Хари пожал плечами с показным равнодушием, не обманув ни себя, ни Тан’элКота.
– Пожалуй. Готов?
– Разумеется. Мне нравятся твои родные места. Они бодрят. Напоминают ваши старинные документальные фильмы о природе: океан, полный мелких терзающих друг друга хищников. – Он склонил голову к плечу и со сдержанным весельем парня, отпустившего сальную шутку в переполненном ресторане, поинтересовался: – Когда ты в последний раз кого-нибудь убивал?
Скрытая столешницей рука Хари непроизвольно нашарила нечувствительный рубец на пояснице.
– Ты должен помнить. Сам видел.
– Мм. Верно. Но кто знает, быть может, сегодня нам повезет и нас обидят.
– Ага. Может быть. – «Если мы напоремся на банду слепых идиотов», – добавил Хари про себя. – Ладно. Иду.
– Встретимся у Южных ворот через полчаса.
– Увидимся.
– Верно… – Прежде чем разорвать связь, собеседник ухмыльнулся. – Кейн.
Хари покачал головой и презрительно фыркнул в потемневший экран. Потом выключил комп и обнаружил, что почти улыбается.
– Хари! Ты не вернулся в спальню…
Он поднял глаза, и улыбка увяла снова. В дверях стояла Шанна, укоризненно глядя на мужа из-под копны спутанных волос. Лицо ее хранило тающий отсвет благодати, умирающий призрак сверхъестественного покоя – ей снилась река.
Хари захотелось чем-нибудь в нее бросить.

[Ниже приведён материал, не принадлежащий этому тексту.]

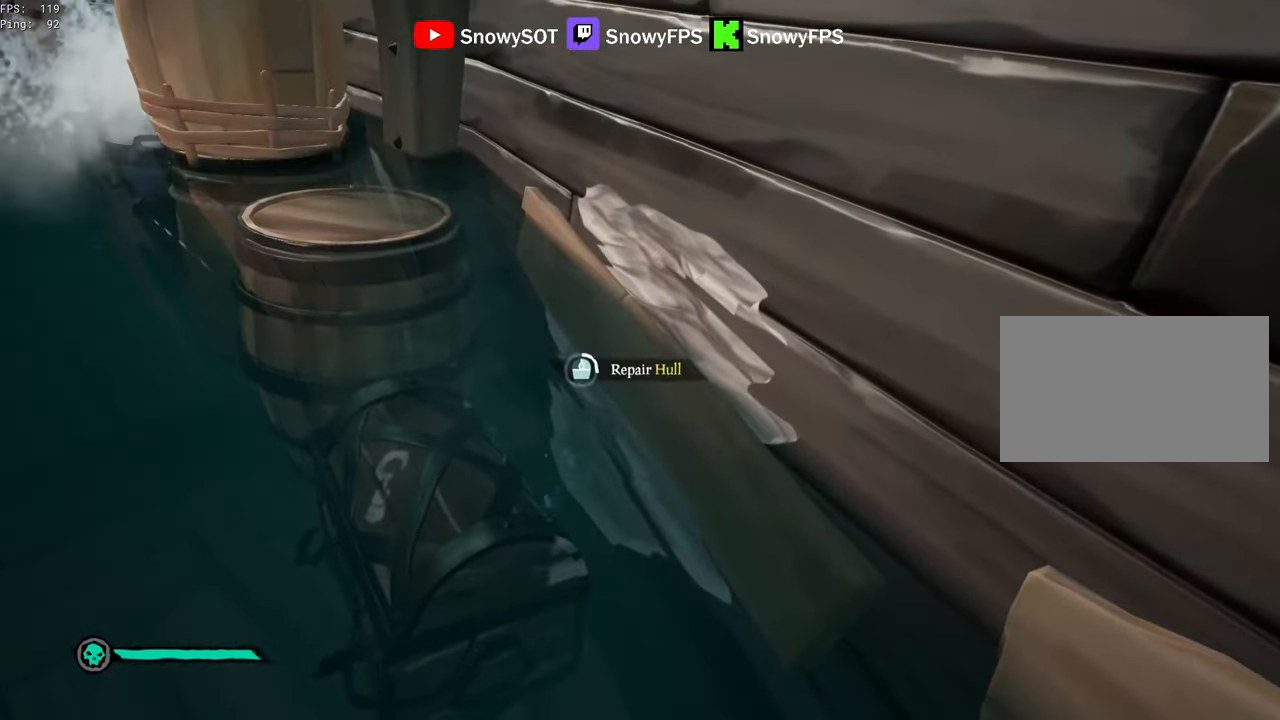
{"keys": [], "mouse": [], "mouse_move": "still", "events": []}
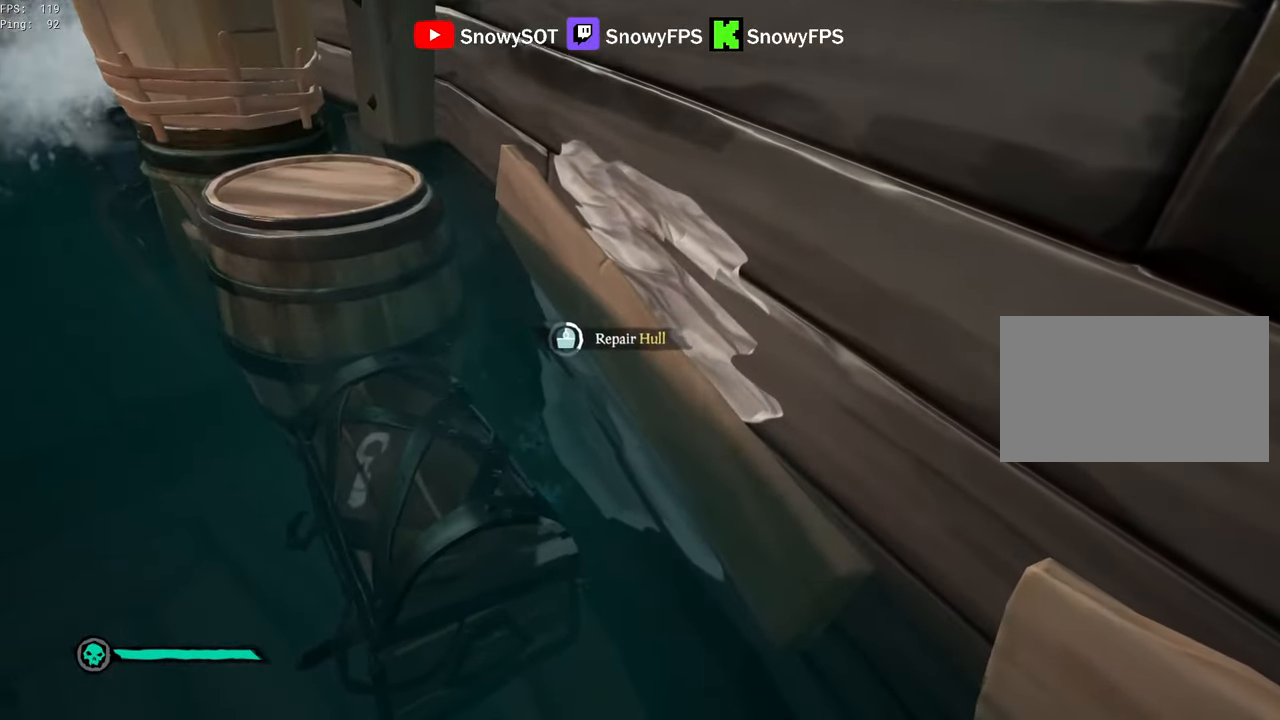
{"keys": ["d"], "mouse": [], "mouse_move": "still", "events": [[233, "d", "down"]]}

– Ага. Я… – Он опустил голову, пытаясь сделать вид, что ему совсем не стыдно, и махнул рукой в сторону распечаток на столе. – Решил поработать.
– С кем ты говорил? С Тан’элКотом, да? – (Взгляд его упал на стиснутые кулаки.) – Знаешь, лучше бы тебе не проводить столько времени с…
– Да, я знаю, – перебил Хари. Это был привычный спор, и затевать его снова в такой час ему не хотелось. – Я выйду ненадолго.
– Сейчас? – Трансцендентный покой никогда не задерживался на ее лице надолго; вот и сейчас его уже смыло рекой. – Ты собрался гулять посреди ночи?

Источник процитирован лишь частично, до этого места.